For some reason this seemed to dispel both Deborah's jealousy and guilt. She held him closer still and murmured, "Poor Darling Charles. No wonder ye dreamt of other women."
"No wonder ..." he replied, scarcely knowing what he said. For at that moment sleep crept over him irresistibly.
Once again he was in the extinct odd little train, emerging from the choking tunnel. Miraculously, rumpled nightgown and all, Deborah was with him. Her blue eyes were red with smoke and she was coughing and frightened. She managed to gasp, "What is it—what is this horrid thing?"
He held her close and said, "It's a part of my dream, darling."
Even as he spoke and wondered how and why his dream should be dominant it changed. The rectangular windows of the old wooden coach grew indistinct.

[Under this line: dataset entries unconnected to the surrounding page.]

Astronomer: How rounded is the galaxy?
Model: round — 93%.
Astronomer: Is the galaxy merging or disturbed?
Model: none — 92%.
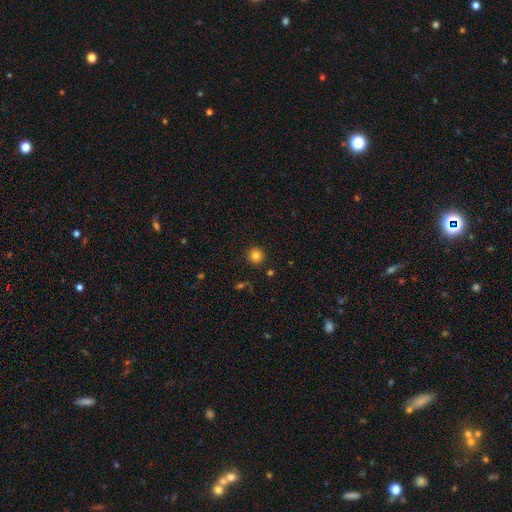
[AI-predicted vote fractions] A smooth galaxy with no disk features (83%) that is round (94%).

Vote fractions:
- Smooth or featured? smooth: 83% / star or artifact: 12% / featured or disk: 5%
- How rounded? round: 94% / in between: 5% / cigar-shaped: 1%
- Merging? none: 91% / minor disturbance: 5% / major disturbance: 2% / merger: 2%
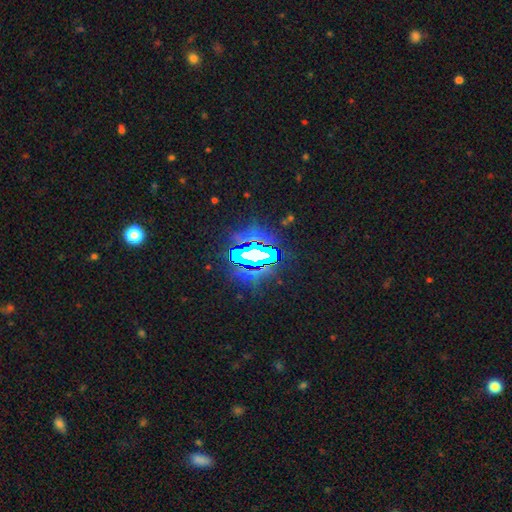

The car roof seemed to grow dimmer, finally to vanish altogether.
Against the starlit black of space were outlined the spars and ropes and masts and sails of a full-rigged sailing ship. They stood on its gently rocking poop and forward and below Justin could make out the waist and, beyond, the rise of the forecastle and the sharp lift of the sprit from the bow.
He looked at Deborah, saw how the breeze caught her hair and whipped it like some magnificent pennant of brownish gold and saw that she was speaking to him, crying, "This is my dream, Darling Charles—and I like it far better than thine."
"So do I," he replied, over-whelmed utterly by the miracle.
They floated slowly down until the sky once more was blue above them, first a dark unlikely blue, then lighter and increasingly familiar in hue. Once more Justin saw the earth flatten out and the first white woolly clouds appear.